◆ Stored data:
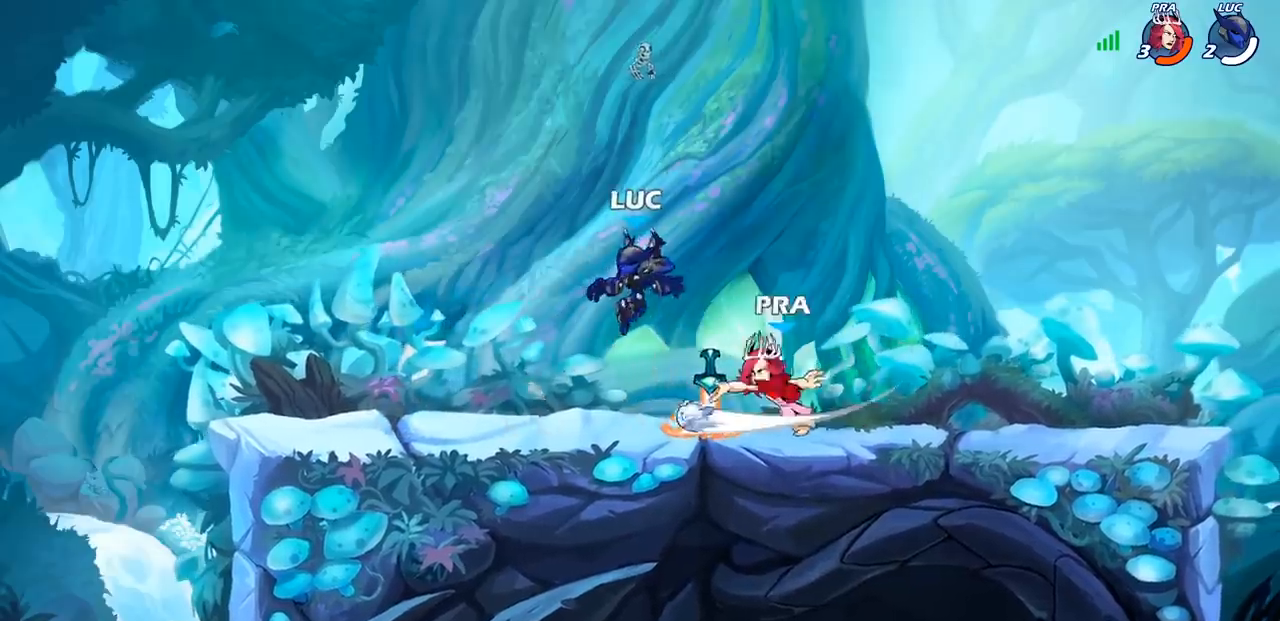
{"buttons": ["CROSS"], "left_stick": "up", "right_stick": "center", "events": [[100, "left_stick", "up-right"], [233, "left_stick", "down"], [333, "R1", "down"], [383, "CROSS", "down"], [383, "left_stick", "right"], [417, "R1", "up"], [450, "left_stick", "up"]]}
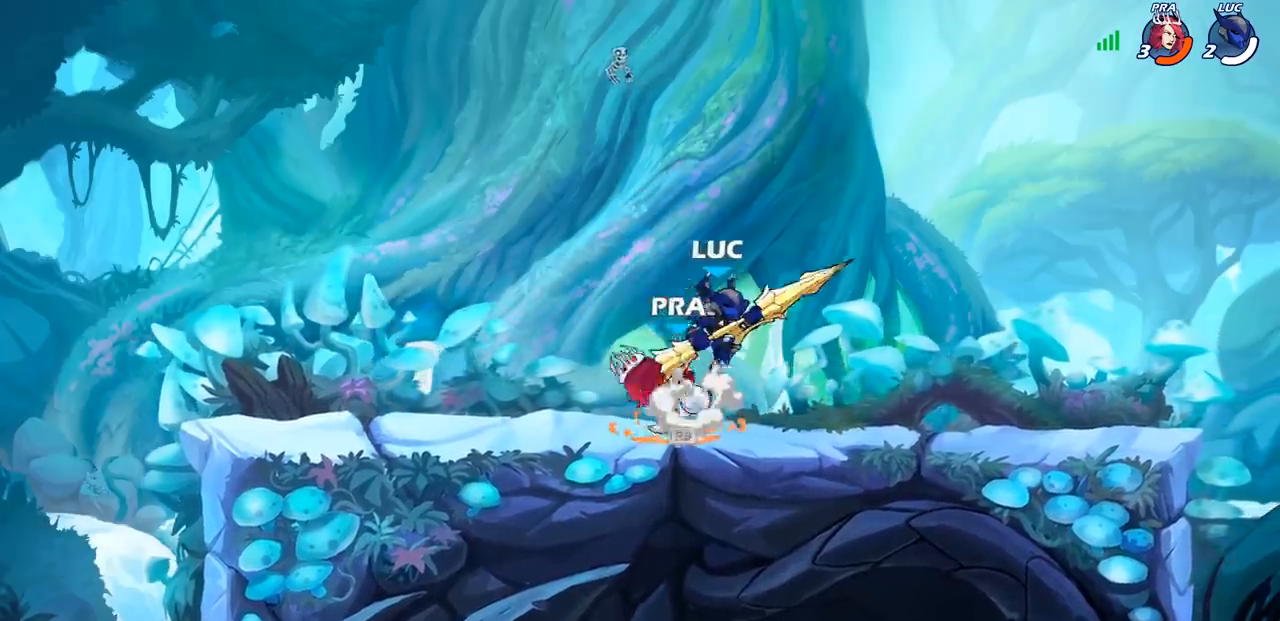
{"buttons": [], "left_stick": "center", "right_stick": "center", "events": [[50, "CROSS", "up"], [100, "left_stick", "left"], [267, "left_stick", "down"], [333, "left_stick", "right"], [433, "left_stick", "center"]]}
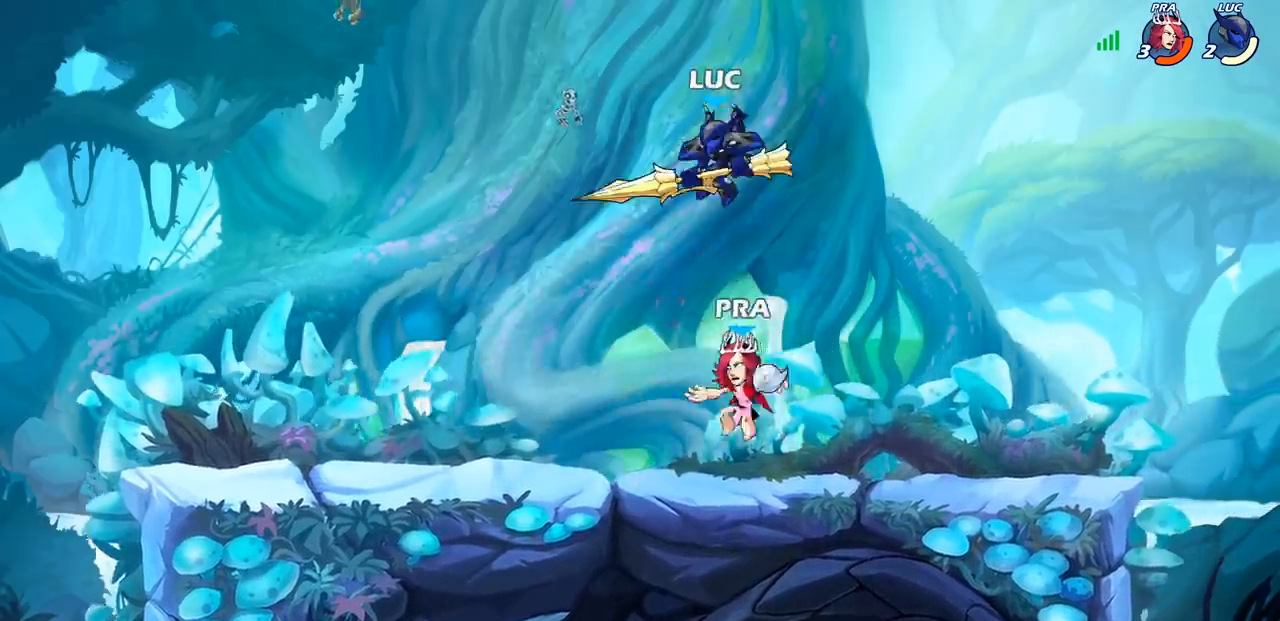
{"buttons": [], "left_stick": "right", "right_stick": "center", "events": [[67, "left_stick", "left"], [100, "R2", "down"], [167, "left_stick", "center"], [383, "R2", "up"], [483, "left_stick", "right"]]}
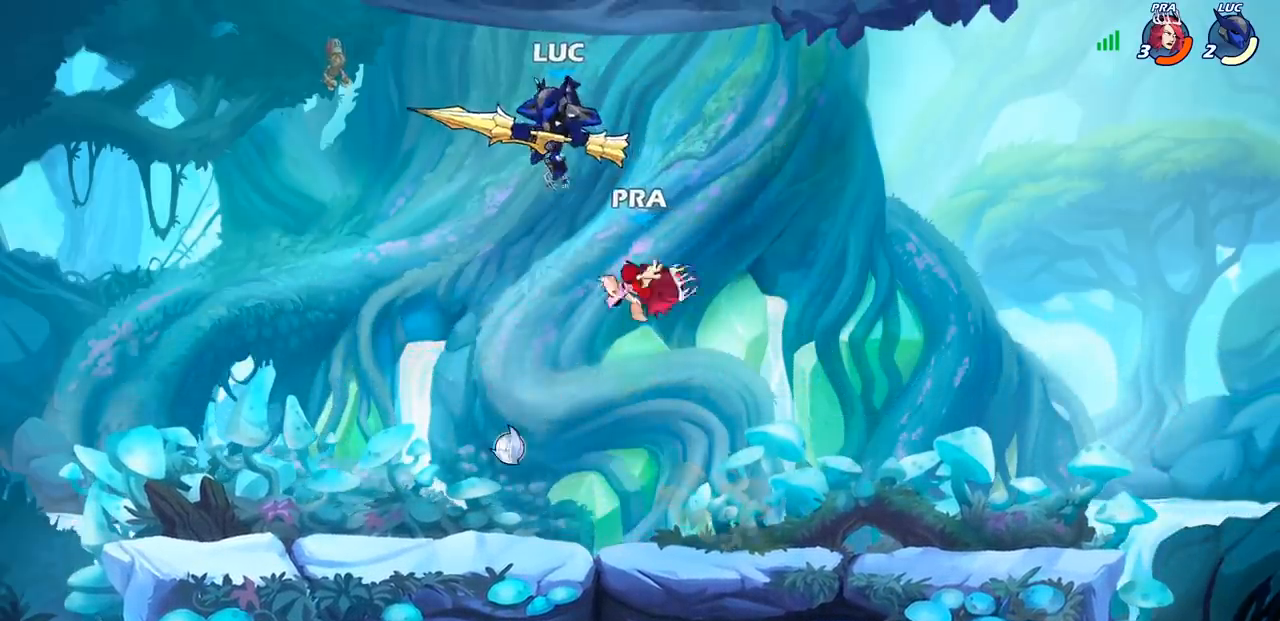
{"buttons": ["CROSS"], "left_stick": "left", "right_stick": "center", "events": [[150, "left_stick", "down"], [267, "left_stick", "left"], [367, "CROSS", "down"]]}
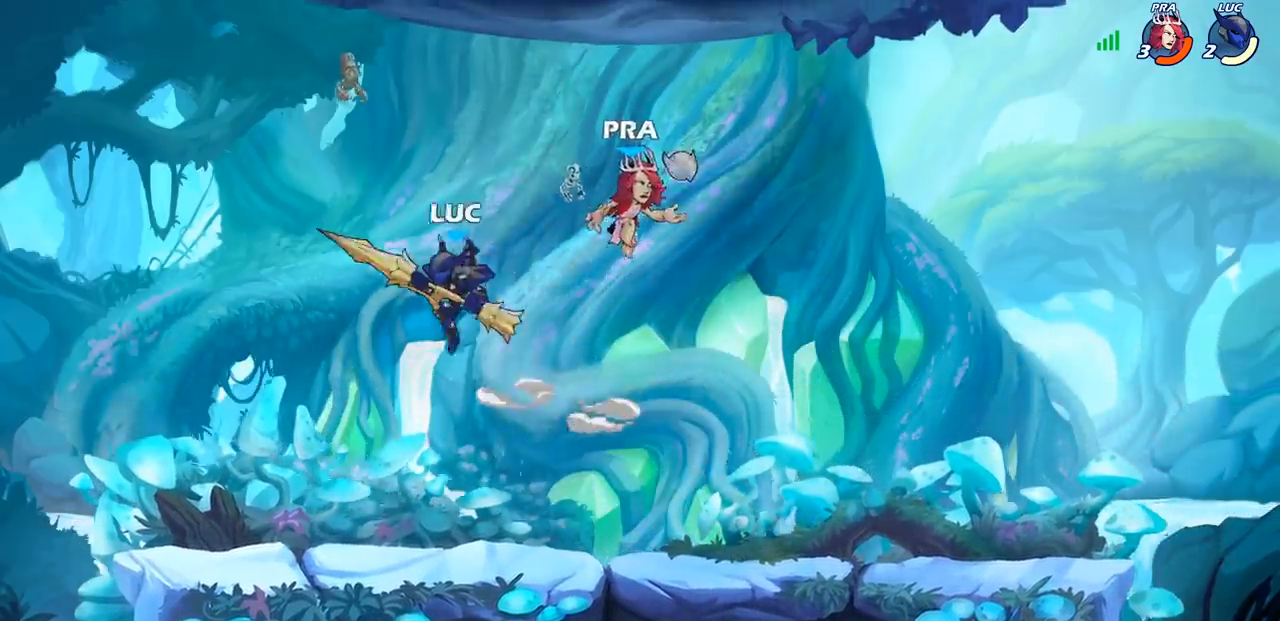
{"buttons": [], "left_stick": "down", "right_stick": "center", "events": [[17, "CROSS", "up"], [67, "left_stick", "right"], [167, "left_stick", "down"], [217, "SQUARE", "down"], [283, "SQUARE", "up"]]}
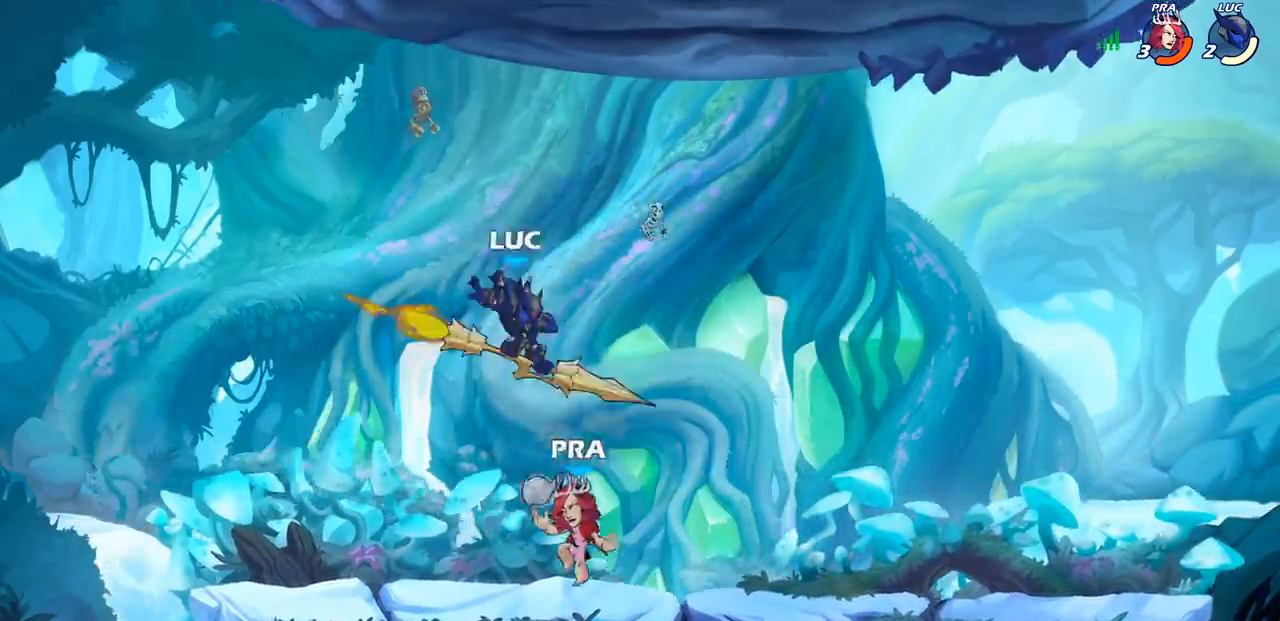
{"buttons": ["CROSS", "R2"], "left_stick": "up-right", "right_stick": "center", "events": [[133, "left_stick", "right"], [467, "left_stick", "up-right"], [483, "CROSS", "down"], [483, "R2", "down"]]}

◆ WORK REQUEST:
Where a record above holds a picture, drop the picture and print the rest exactly.

◆ SOLUTION:
{"buttons": ["CROSS"], "left_stick": "up", "right_stick": "center", "events": [[100, "left_stick", "up-right"], [233, "left_stick", "down"], [333, "R1", "down"], [383, "CROSS", "down"], [383, "left_stick", "right"], [417, "R1", "up"], [450, "left_stick", "up"]]}
{"buttons": [], "left_stick": "center", "right_stick": "center", "events": [[50, "CROSS", "up"], [100, "left_stick", "left"], [267, "left_stick", "down"], [333, "left_stick", "right"], [433, "left_stick", "center"]]}
{"buttons": [], "left_stick": "right", "right_stick": "center", "events": [[67, "left_stick", "left"], [100, "R2", "down"], [167, "left_stick", "center"], [383, "R2", "up"], [483, "left_stick", "right"]]}
{"buttons": ["CROSS"], "left_stick": "left", "right_stick": "center", "events": [[150, "left_stick", "down"], [267, "left_stick", "left"], [367, "CROSS", "down"]]}
{"buttons": [], "left_stick": "down", "right_stick": "center", "events": [[17, "CROSS", "up"], [67, "left_stick", "right"], [167, "left_stick", "down"], [217, "SQUARE", "down"], [283, "SQUARE", "up"]]}
{"buttons": ["CROSS", "R2"], "left_stick": "up-right", "right_stick": "center", "events": [[133, "left_stick", "right"], [467, "left_stick", "up-right"], [483, "CROSS", "down"], [483, "R2", "down"]]}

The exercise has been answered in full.